My Pelican+ colleague Michael Haynes, the Vatican correspondent for The Catholic Herald, asked me the other day what kind of effects I think TC has had in its run of five years. There is so much that could be said about this document and its contradictory effects. Here are a few thoughts.

On the positive side, TC greatly increased public awareness, both among Catholics and among non-Catholics, of the issue of the traditional Latin Mass itself; it brought more attention to communities that celebrate it, which often experienced significant growth in the wake of the motu proprio. Given the internet age we live in, TC was bound to alert a huge number of people to the long-standing critique of the liturgical reform that is now readily found online, together with a rich array of catechetical, devotional, and musical resources for the old rite.

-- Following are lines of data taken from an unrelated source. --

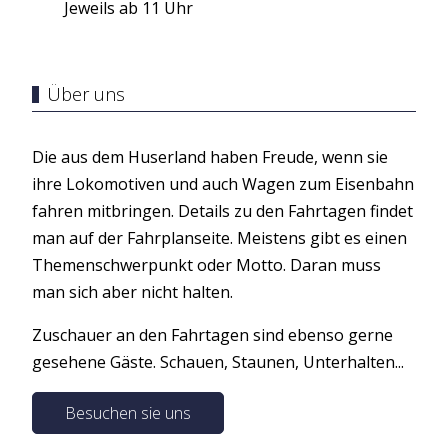
Jeweils ab 11 Uhr
Über uns
Die aus dem Huserland haben Freude, wenn sie
ihre Lokomotiven und auch Wagen zum Eisenbahn
fahren mitbringen. Details zu den Fahrtagen findet
man auf der Fahrplanseite. Meistens gibt es einen
Themenschwerpunkt oder Motto. Daran muss
man sich aber nicht halten.
Zuschauer an den Fahrtagen sind ebenso gerne
gesehene Gäste. Schauen, Staunen, Unterhalten...
Besuchen sie uns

In short, Pope Francis gave the traditional movement a massive advertising campaign it could never have afforded even if it had pooled all its resources into a common coffer. Let’s not forget that a similar boost had already occurred prior to the motu proprio thanks to the experience of Catholics during Covidtide, when TLM priests—Ecclesia Dei, SSPX, and diocesan—often went to far greater lengths to keep churches open and the faithful cared for than their mainstream counterparts. And, very recently, we are witnessing a new boost in attention and attendance thanks to the highly publicized actions of the SSPX and the Vatican’s draconian response.

It seems that every step the Vatican takes to “control” the dreaded trad virus only makes it spread the more. The older men and clerical attachés who sit in the Roman offices do not seem to have figured out yet that we are living in a new period dictated by the speed and crowd-pooled resources of the internet, where an institution no longer has complete control of the narrative—where, indeed, a narrative quickly turn against an institution when it is perceived as striving for a manipulative, hypocritical, or ridiculous control over the people it claims to serve.

Moreover, many Catholics began to question a certain version of ultramontanism (or, in my preferred formulation, hyperpapalism) that led to a reductio ad absurdum of a pope canceling out centuries of tradition, even millennia, and acting as if words can mean whatever he wants them to mean—shades of Alice in Wonderland. We don’t live there, we live in the world God has created by His Providence, in a Church whose traditions are likewise unfolded by His Providence. We have an objective duty to receive our inheritance and pass it on. Our failure to do so harms us grievously.